¿Zapatos de vieja? No, gracias

Antía Díaz Leal
Antía Díaz Leal CRÓNICAS CORUÑESAS

A CORUÑA CIUDAD

28 sep 2016 . Actualizado a las 05:00 h.

Es uno de esos momentos que espero como agua de mayo. Aunque esta vez, fueron las aguas de septiembre, cerrando el verano como en la canción, las que nos despidieron a la salida de una comida que organiza un buen amigo cada año. No es que se celebre nada, al menos nada especial, pero es uno de esos paréntesis que saben a gloria, si es que la gloria sabe a patatas Bonilla, a vino, a menú del día con vistas al mar y a Coruña. A Coruña bien entendida, porque esta comida anual es una lección de localismo del bueno en la que no paro de aprender. Y de reírme.

Cada año cambia el menú, que no el escenario ni los compañeros, atentos todos al anfitrión. Por la mesa pasan anécdotas, protagonistas locales, historias de la radio, escenas más coruñesas que la plaza de María Pita y algún personaje que daría para que Berlanga pintase un fresco local que nada tendría que envidiar a La escopeta nacional.

Este año, con el aperitivo, apareció un grupo al que creo que solo vi yo, y que fue lo único que me apartó durante unos minutos de la charla.
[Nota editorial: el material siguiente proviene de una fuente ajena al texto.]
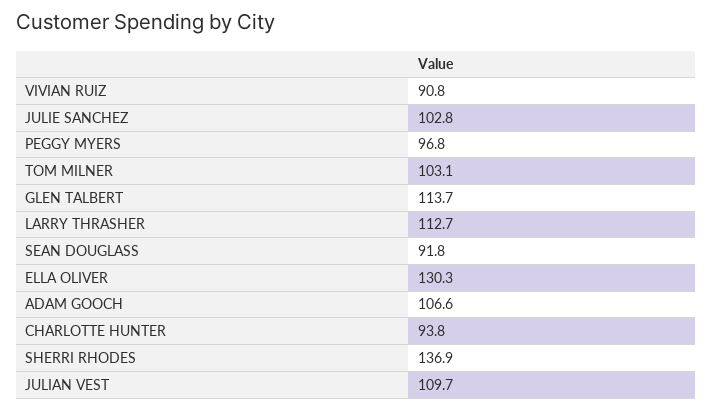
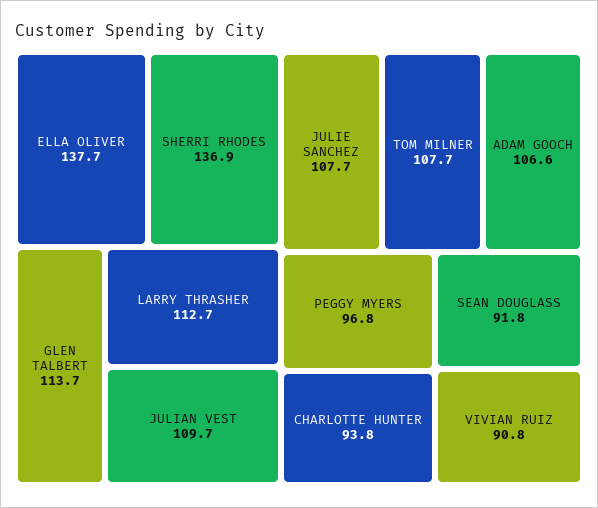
  {
    "VIVIAN RUIZ": 90.8,
-   "JULIE SANCHEZ": 102.8,
+   "JULIE SANCHEZ": 107.7,
    "PEGGY MYERS": 96.8,
-   "TOM MILNER": 103.1,
+   "TOM MILNER": 107.7,
    "GLEN TALBERT": 113.7,
    "LARRY THRASHER": 112.7,
    "SEAN DOUGLASS": 91.8,
-   "ELLA OLIVER": 130.3,
+   "ELLA OLIVER": 137.7,
    "ADAM GOOCH": 106.6,
    "CHARLOTTE HUNTER": 93.8,
    "SHERRI RHODES": 136.9,
    "JULIAN VEST": 109.7
  }

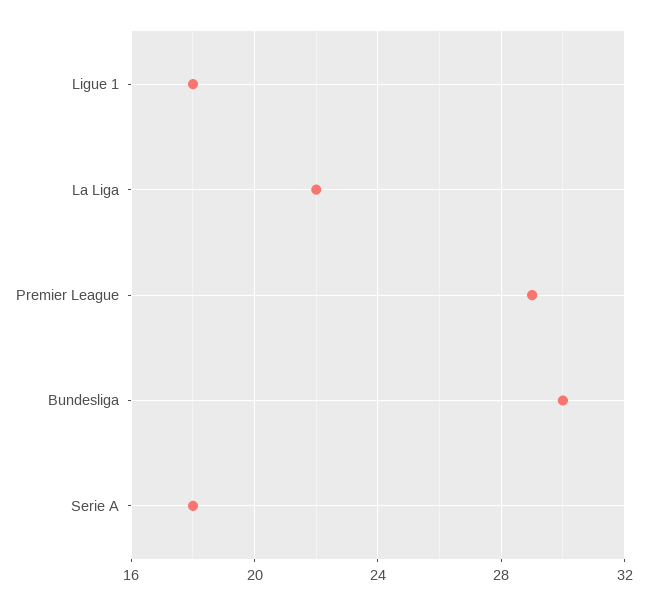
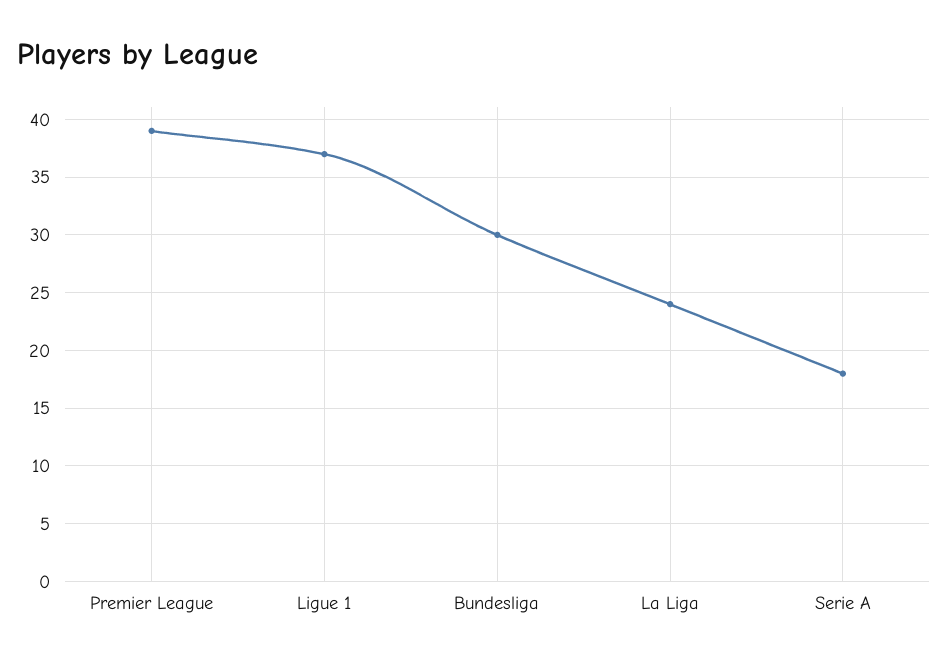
  {
-   "Ligue 1": 18,
+   "Ligue 1": 37,
-   "La Liga": 22,
+   "La Liga": 24,
-   "Premier League": 29,
+   "Premier League": 39,
    "Bundesliga": 30,
    "Serie A": 18
  }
Porque los grupos de mujeres mayores me fascinan. Se tomaban sus calamares sin parar de hablar, arregladísimas como todas las señoras de esta ciudad que no se olvidan nunca de ponerse los pendientes. Me recuerdan a mi abuela, que pasados los 90 rechazaba zapatos en las tiendas porque eran de vieja. De vieja. Estas señoras que se arreglan a los 80, a los 90 y cuando se tercie no se visten de vieja, como no lo hacía mi abuela. Allí estaban, con sus chaquetas impecables, su collar de perlas, el pelo perfecto, y sobre todo la risa. Se reían como espero reírme yo con mis amigas si llegamos a los 80 con esas ganas de pintarnos el ojo y ponernos los pendientes y salir a la calle a tomar una caña, como señoras, y decir en casa «quedé con las niñas» antes de salir por la puerta, aunque las niñas nacieran el siglo pasado. Últimamente, solo me fijo en las mujeres que peinan canas y se paran en medio de la calle mientras se cuentan la vida. Siempre hay que pararse en mitad de la frase, es como el toque Lubitsch versión señora (mi abuela, mi madre, mis tías, dominan ese toque Lubitsch callejero), todo lo que se dice después de una parada es infinitamente más interesante.

Será que echo de menos a mis amigas y a las mujeres de mi familia, o que me hago mayor (vieja no, me diría mi abuela), y que empiezo a pararme yo también a cada paso. Pero cada vez que salgo del portal y me cruzo con ellas, arregladas, habladoras, mayores, amigas, cojo el teléfono y mando un mensaje. A cualquiera de las mujeres de mi familia (la de sangre y la otra) que se paran por la calle y nunca, jamás, llevarán zapatos de vieja.